La realidad aterra más que lo que imaginamos

A veces reluce en mí el pensamiento lógico qué me impide tomar a la ligera cualquier suceso qué parezca inexplicable. Por eso, ante cualquier situación donde se experimenta algo a lo qué sólo se le pueda atribuir razones fantásticas o fantasmagóricas, no puedo sino respaldarme en el pensamiento crítico qué me ha permitido refutar las historias que muchos me han contado y otras tantas qué yo he vivido.

Así fue como pude determinar a los catorce años, en mi primer encuentro con lo supuestamente sobrenatural qué lo que estaba viviendo no era sino obra de una casualidad.

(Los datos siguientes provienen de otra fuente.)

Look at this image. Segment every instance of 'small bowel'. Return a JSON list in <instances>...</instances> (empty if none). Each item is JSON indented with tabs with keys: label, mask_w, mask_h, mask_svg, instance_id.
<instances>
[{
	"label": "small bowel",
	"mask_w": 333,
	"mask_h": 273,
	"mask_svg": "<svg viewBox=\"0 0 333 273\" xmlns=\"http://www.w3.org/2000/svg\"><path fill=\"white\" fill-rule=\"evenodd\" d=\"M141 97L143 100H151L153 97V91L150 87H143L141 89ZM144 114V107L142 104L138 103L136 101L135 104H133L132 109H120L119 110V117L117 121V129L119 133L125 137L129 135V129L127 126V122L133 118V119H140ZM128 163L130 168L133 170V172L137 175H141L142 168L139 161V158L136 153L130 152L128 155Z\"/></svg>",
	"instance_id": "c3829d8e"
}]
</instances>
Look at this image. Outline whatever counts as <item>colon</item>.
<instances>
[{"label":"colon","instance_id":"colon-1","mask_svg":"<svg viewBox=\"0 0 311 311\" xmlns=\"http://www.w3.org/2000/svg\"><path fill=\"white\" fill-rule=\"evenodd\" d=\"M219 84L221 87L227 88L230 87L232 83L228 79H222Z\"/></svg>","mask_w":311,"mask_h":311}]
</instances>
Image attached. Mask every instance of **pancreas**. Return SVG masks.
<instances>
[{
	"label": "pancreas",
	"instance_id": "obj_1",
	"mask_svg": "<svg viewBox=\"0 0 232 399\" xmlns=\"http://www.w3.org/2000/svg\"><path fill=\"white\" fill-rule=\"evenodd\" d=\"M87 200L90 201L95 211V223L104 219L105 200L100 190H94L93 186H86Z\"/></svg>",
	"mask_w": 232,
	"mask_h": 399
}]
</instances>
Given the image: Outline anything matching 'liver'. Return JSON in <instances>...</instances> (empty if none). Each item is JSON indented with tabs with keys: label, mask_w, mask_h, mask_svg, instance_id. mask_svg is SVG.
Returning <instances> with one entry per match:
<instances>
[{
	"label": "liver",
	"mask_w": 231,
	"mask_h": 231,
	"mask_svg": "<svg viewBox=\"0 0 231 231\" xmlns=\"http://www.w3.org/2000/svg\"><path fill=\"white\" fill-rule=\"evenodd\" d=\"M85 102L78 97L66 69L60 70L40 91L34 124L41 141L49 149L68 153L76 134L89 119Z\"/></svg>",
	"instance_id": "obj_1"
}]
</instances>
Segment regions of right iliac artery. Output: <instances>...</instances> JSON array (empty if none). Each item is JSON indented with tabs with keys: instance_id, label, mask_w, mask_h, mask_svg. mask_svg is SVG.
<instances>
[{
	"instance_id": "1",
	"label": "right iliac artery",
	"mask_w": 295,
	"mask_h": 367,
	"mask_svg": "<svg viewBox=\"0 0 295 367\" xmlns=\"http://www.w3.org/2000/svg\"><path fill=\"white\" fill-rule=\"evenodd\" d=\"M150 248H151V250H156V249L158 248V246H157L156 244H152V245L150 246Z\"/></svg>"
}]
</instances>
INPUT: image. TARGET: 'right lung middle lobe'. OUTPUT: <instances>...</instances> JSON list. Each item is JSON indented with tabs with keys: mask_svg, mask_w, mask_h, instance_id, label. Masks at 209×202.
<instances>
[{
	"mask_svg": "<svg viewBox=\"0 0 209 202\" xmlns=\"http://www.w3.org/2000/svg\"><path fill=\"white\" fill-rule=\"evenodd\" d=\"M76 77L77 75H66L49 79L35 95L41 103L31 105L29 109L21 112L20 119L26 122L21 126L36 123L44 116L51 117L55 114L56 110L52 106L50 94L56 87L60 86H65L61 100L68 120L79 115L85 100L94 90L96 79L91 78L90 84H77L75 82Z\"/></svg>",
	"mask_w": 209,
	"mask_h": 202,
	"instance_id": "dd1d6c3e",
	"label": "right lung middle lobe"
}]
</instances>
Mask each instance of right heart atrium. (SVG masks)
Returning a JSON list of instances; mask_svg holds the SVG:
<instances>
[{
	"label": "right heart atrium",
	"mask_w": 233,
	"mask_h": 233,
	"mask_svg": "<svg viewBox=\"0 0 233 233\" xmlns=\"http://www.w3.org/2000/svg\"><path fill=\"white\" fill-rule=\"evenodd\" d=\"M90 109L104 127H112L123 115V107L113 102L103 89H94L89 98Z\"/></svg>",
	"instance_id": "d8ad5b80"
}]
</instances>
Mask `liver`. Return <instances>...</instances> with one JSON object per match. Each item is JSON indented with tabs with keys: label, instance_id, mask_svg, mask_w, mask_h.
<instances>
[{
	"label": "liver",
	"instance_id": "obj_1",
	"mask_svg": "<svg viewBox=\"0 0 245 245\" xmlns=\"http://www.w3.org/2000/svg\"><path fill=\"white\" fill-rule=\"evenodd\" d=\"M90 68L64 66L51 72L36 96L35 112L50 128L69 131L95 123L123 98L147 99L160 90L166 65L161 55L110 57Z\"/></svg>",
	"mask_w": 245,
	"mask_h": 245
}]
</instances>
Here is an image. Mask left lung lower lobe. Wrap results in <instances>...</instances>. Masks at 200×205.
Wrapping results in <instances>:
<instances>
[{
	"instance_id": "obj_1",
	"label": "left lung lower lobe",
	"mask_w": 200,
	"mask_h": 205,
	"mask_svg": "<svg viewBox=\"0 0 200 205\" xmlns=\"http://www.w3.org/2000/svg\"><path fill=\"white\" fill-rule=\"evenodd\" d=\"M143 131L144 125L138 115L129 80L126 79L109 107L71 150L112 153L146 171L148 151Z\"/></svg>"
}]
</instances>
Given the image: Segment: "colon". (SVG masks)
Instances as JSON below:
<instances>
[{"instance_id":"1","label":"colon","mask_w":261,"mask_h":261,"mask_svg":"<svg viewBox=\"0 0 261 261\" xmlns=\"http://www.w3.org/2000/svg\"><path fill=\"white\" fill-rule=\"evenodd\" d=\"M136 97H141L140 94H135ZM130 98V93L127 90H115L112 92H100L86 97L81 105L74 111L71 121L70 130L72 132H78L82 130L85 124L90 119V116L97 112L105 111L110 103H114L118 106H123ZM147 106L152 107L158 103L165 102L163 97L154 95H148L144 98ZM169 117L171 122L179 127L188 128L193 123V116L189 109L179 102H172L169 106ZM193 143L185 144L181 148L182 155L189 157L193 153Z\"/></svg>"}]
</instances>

Me encontraba en la casa de quien algún día se convertiría en el amor frustrado de mi adolescencia. Había pasado toda la tarde a su lado compartiendo el espacio de su sala con el televisor a todo volumen. Llevábamos para ese tiempo, ya casi una década siendo amigos. Así que dormir ahí era algo que hacía con frecuencia. Además, yo era lo que su padre tachaba de inofensivo.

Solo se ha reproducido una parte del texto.